When the HTML carries useful data, we need to understand the typical ways that data might be represented within a rendering language like HTML. The process of extracting useful data from HTML web pages is known as web scraping, and we will look into that further in Chap. 22.
18.2.4 API Service
API service source
In this book, we consider REpresentational State Transfer (REST or RESTful ) APIs . These have become the most common form of network-based data-providing API. Their popularity comes, in part, from being built upon HTTP, adding conventions for providing arguments serving as the parameters of requests. In Chap. 21 in the introduction, we list some of the many providers in this category.
One of the interesting aspects of an API service as a data source is that it makes opaque the design choices of how to manage the data on the server machines. As shown in the figure, a typical API provider has a middle tier that can, in some sense, translate between the HTTP based requests coming from the client and then use back end data sources, like a database system or combinations of tabular and hierarchical data, and can dynamically create responses to those requests.

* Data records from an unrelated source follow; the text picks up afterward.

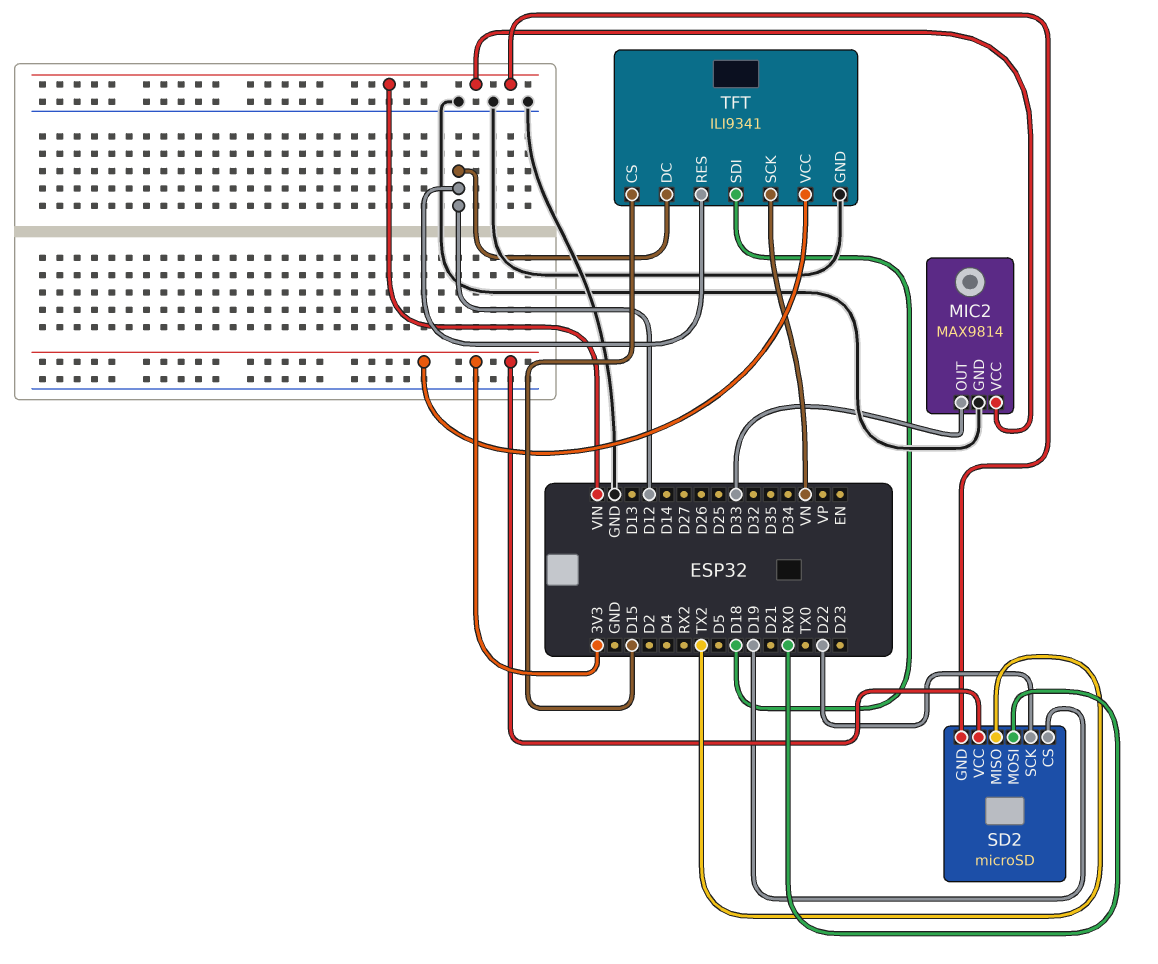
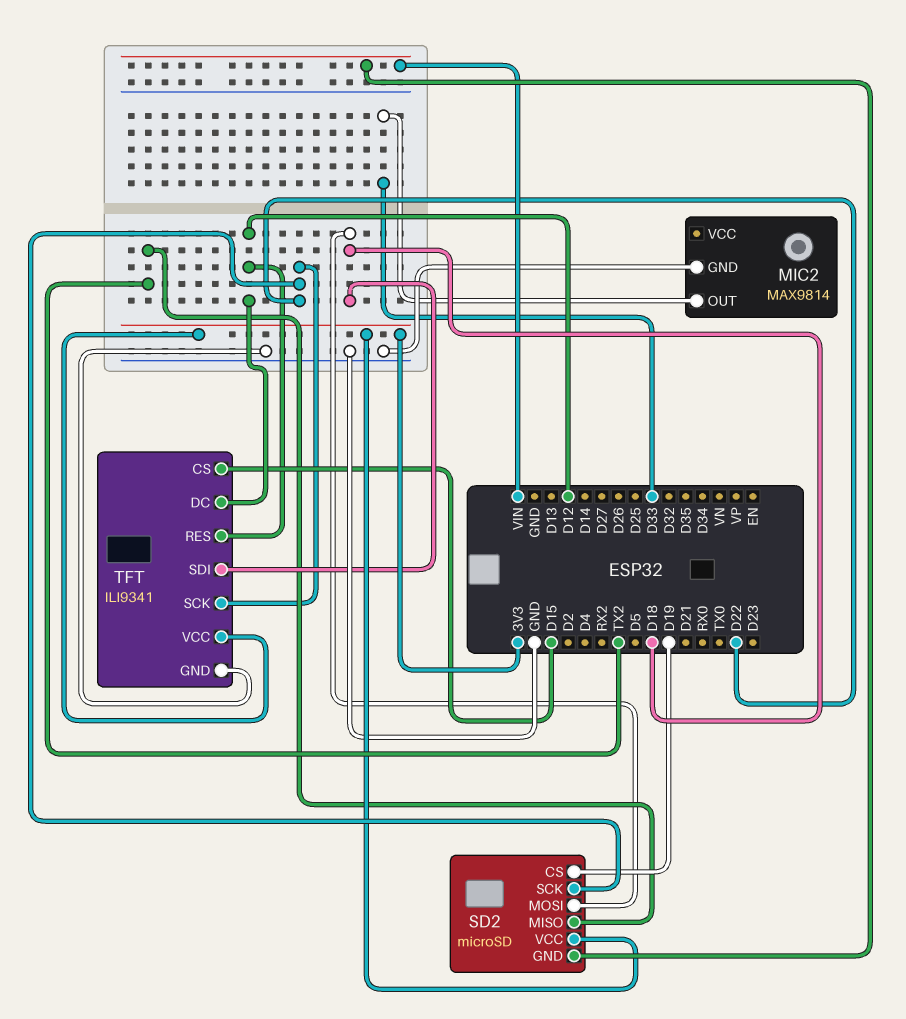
MIC2 pin VCC: VIN -> none
SD2 pin MOSI: RX0 -> D18
TFT pin SCK: VN -> D22

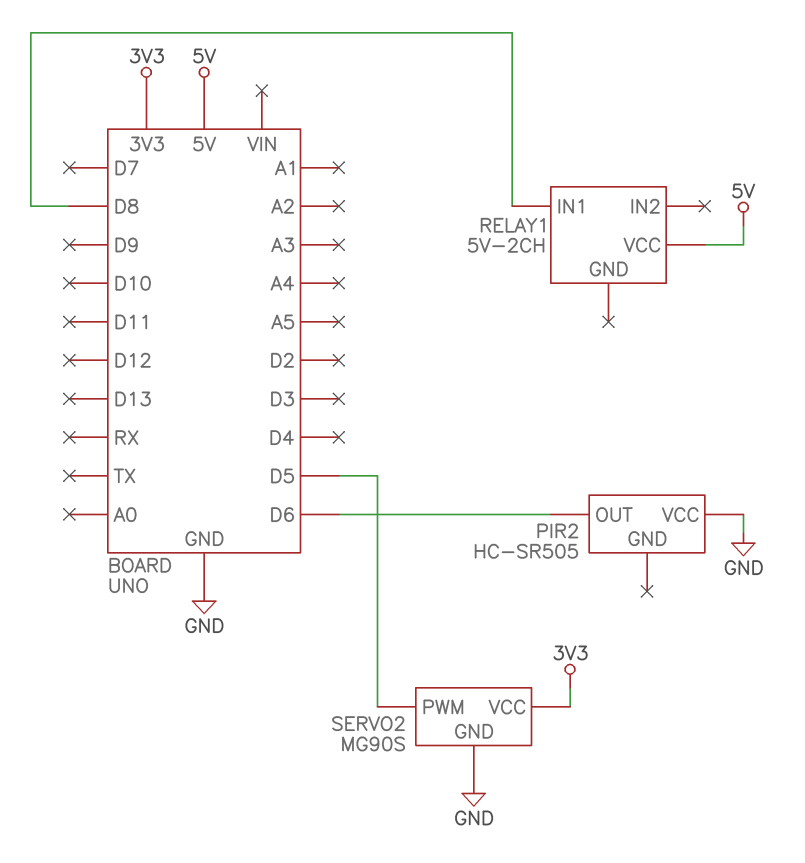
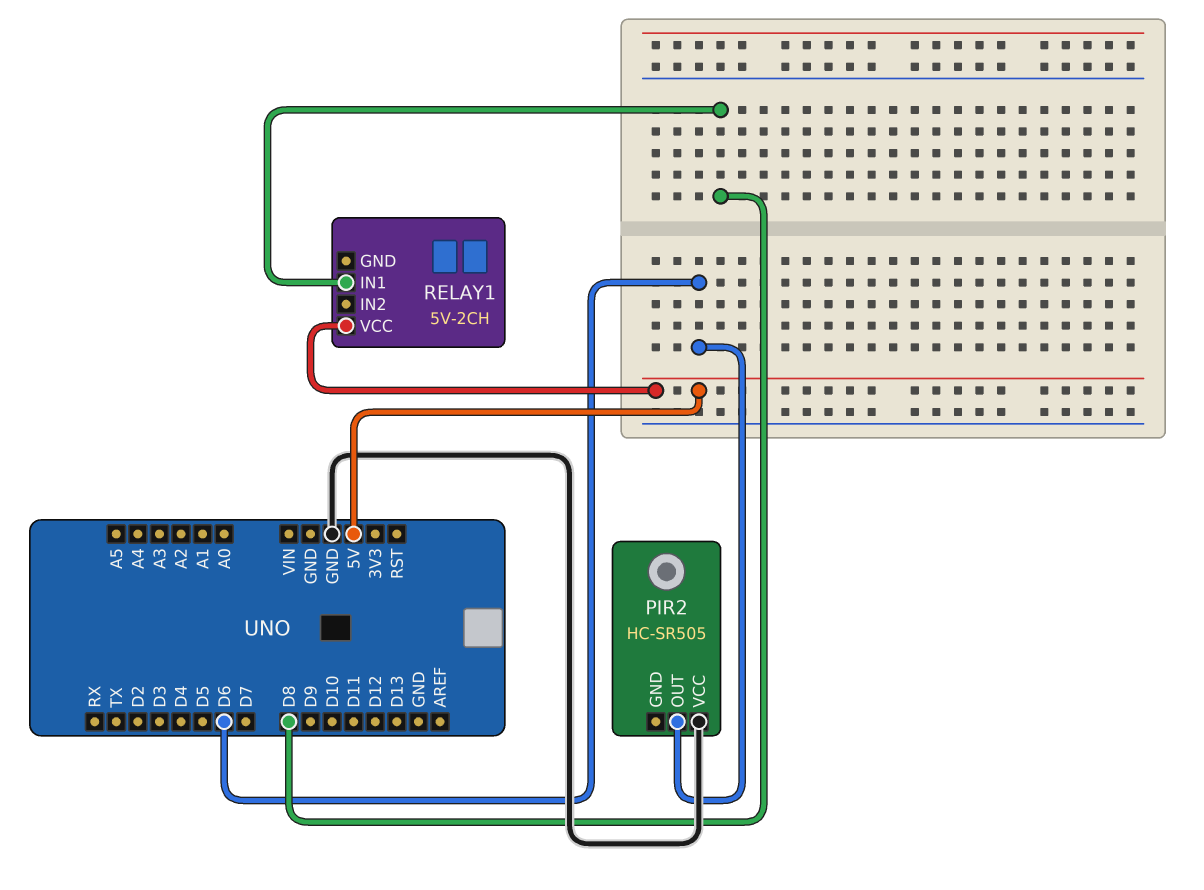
SERVO2: MG90S -> none
SERVO2 pin GND: GND -> none
SERVO2 pin PWM: D5 -> none
SERVO2 pin VCC: 3V3 -> none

The coverage of this textbook in the areas of networking, HTTP, and building structure from the HTTP carrier, as covered in Chaps. 19 through 21, is applicable and needed in understanding this data source. We address topics specific to client programming for REST-based API service as a data source in Chap. 23.
18.2.5 Reading Questions
Please give examples of formats, encodings, and carriers, to illustrate the layering of functionality in a data system architecture.
There will be an entire chapter on the HyperText Transfer Protocol (HTTP), but to get a sense of some of the subtleties that arise in the “Carrier” part of a data system, please Google “https vs http” and write a sentence to describe the difference. Hopefully by now in your life you have experienced this difference first hand through a web browser. If so, please write another sentence describing a time in your life when the difference mattered.
Please give an example from your own experience of a time you struggled with a local file. This could have to do with locating the file and writing code to extract data from it, or needing to share the file with a partner, or cleaning the file in some way that was not reproducible (e.g., not documented in your code).
Please give an example of a real-world situation where a database system might face scalability problems as described in the reading.
Please give an example of a web browser, and of other ways to obtain data from web pages.
Please give an example of a web page you know that has a displayed table of data, and then give a different example of a web page hosting a csv file you can download.
Please give an example of an API and its use. Even better if your example is RESTful.